Der Umzug ist vollbracht. Fast drei Monate aus dem Koffer zu leben macht nicht wirklich Spaß. Okay der Koffer war mein bis unters Dach voll geladenes Auto. Trotzdem verstehe ich nicht, wie manche Studenten nur mit "Handgepäck" ihr Studium durchziehen können - teilweise sogar in uniform möblierten Studentenwohnheim-Zimmerchen. Es geht. Sicher. Aber wenn abends das weiche Holz des mit Erinnerungen behafteten Bücherregals im Kerzenschein schimmert, wenn man auf der Couch liegt und das Scotchglas schwerer wird, kurz: wenn man sich über die eigenen vier Wände freut, verflüchtigen sich Umzugs- und Renovierungsmühen und die eher geringen Mehrkosten zu einem WG-Zimmer. Fehlt bloß noch das DSL-Equipment. Cheers.

Freitag, 31. März 2006

März

Morgen ist der März schon wieder vorbei. Mein Geburtstagsmonat. Dieses Jahr war der März recht ereignislos und auch ansonsten eher trist. Ich verneige mich trotzdem vor ihm, dem Monat der geistreichen Taugenichtse.

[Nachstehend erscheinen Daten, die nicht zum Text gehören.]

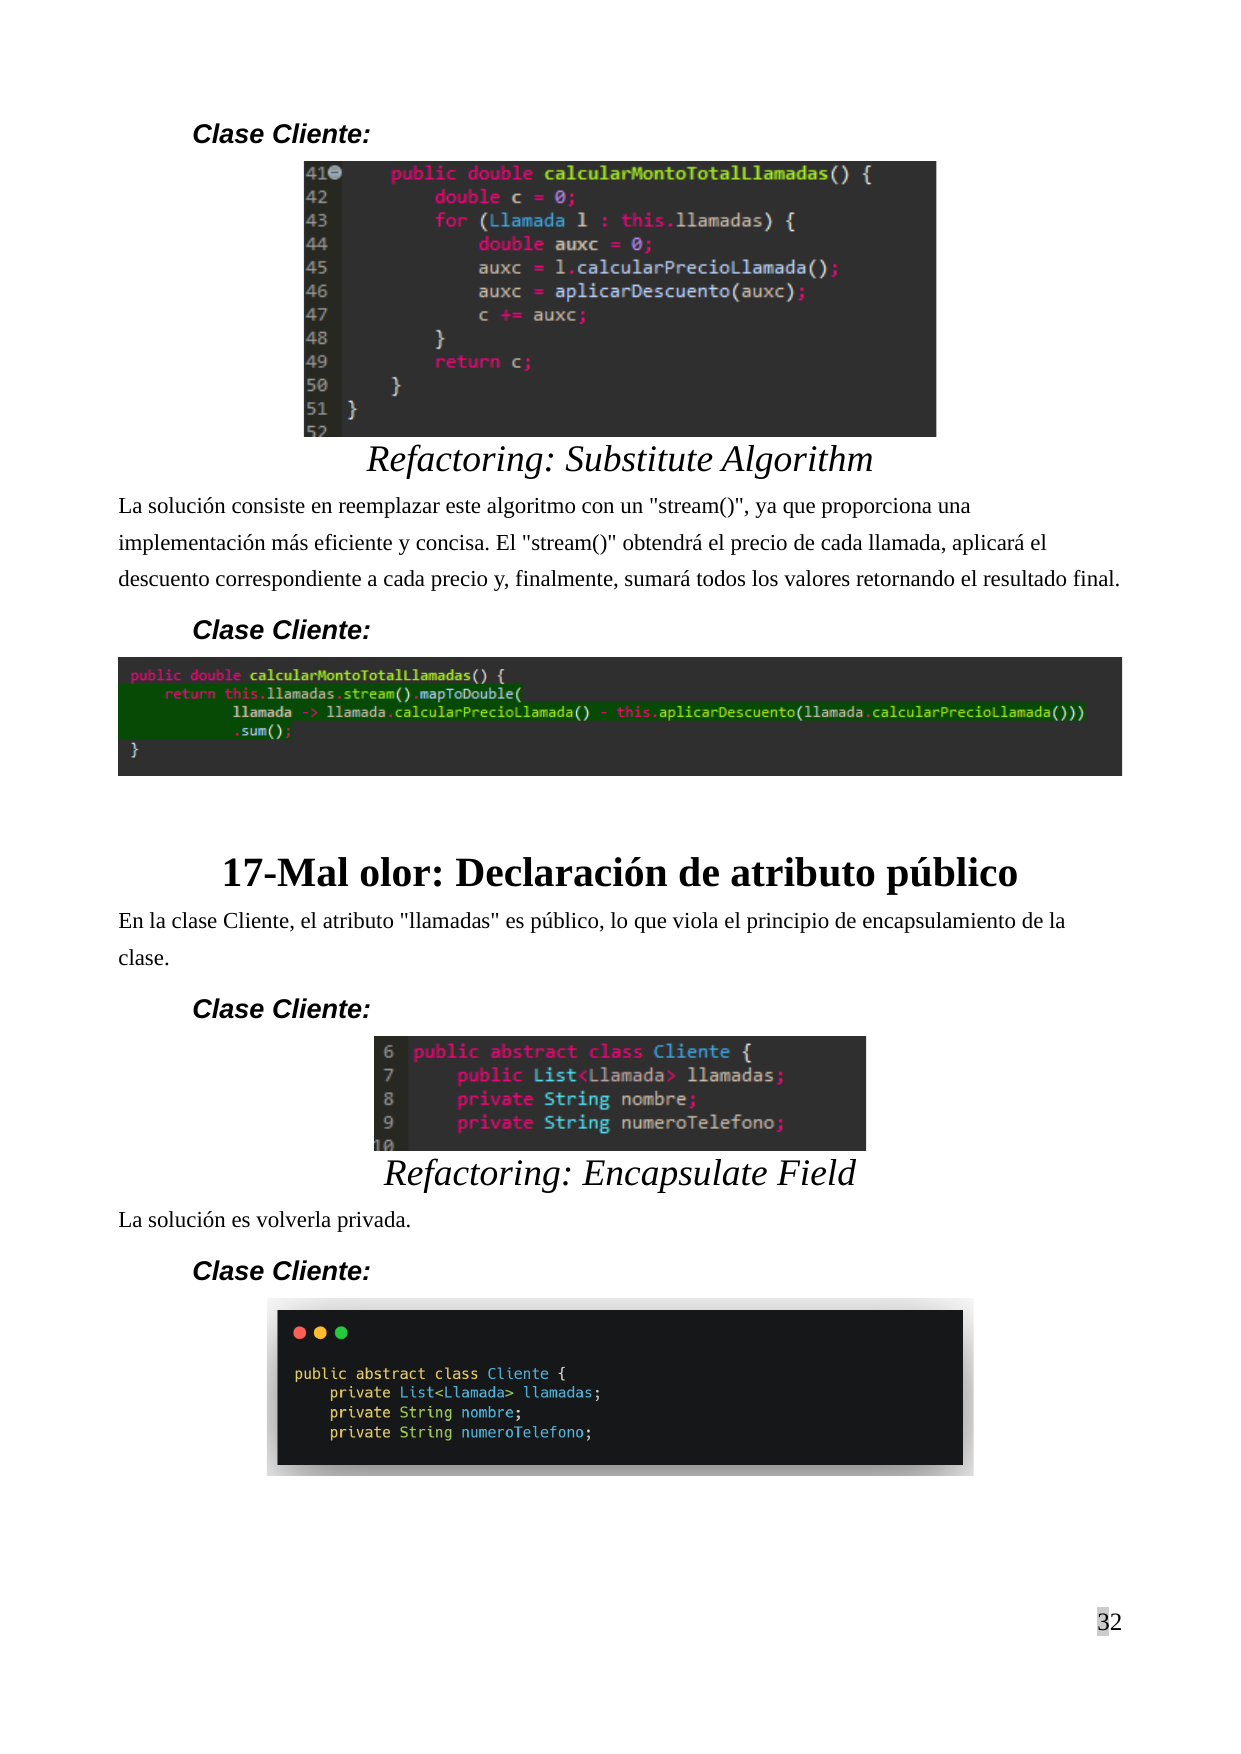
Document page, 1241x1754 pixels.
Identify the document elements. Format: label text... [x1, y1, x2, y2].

subtitle Clase Cliente: [118, 118, 1122, 149]
text En la clase Cliente, el atributo "llamadas" es público, lo que viola el principio de encapsulamiento de la clase. [118, 908, 1122, 970]
picture [374, 1036, 867, 1151]
picture [118, 657, 1123, 776]
picture [266, 1298, 974, 1476]
subtitle Clase Cliente: [118, 1255, 1122, 1286]
subtitle Refactoring: Substitute Algorithm [118, 183, 1122, 480]
subtitle Clase Cliente: [118, 993, 1122, 1024]
subtitle Refactoring: Encapsulate Field [118, 1057, 1122, 1194]
subtitle Clase Cliente: [118, 614, 1122, 645]
picture [303, 161, 937, 437]
text La solución consiste en reemplazar este algoritmo con un "stream()", ya que proporciona una implementación más eficiente y concisa. El "stream()" obtendrá el precio de cada llamada, aplicará el descuento correspondiente a cada precio y, finalmente, sumará todos los valores retornando el resultado final. [118, 492, 1122, 592]
subtitle 17-Mal olor: Declaración de atributo público [118, 847, 1122, 895]
text La solución es volverla privada. [118, 1206, 1122, 1233]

Nachtrag vom 7. April: Wie das immer ist mit der Wertung. Eine Frage des Blickwinkels. Nein, ereignislos war der März wirklich nicht. Er war voller Melancholie und Sehnsucht und auch sie waren schön. Der März war aber auch ein Monat der Erkenntnis und der Heilung. Heilung von Wunden, die es gar nicht hätte geben dürfen. Wunden, die die Enttäuschung gebar. Sie widerrum wuchs nicht auf vollends realen Begebenheiten. Die Erkenntnis. Doch wo endet die Virtualität und wo beginnt die Realität?

Donnerstag, 30. März 2006

Schülerzeitung

Aus meinem Grundschulzeugnis. Schuljahr 1990/91, Klasse 4b.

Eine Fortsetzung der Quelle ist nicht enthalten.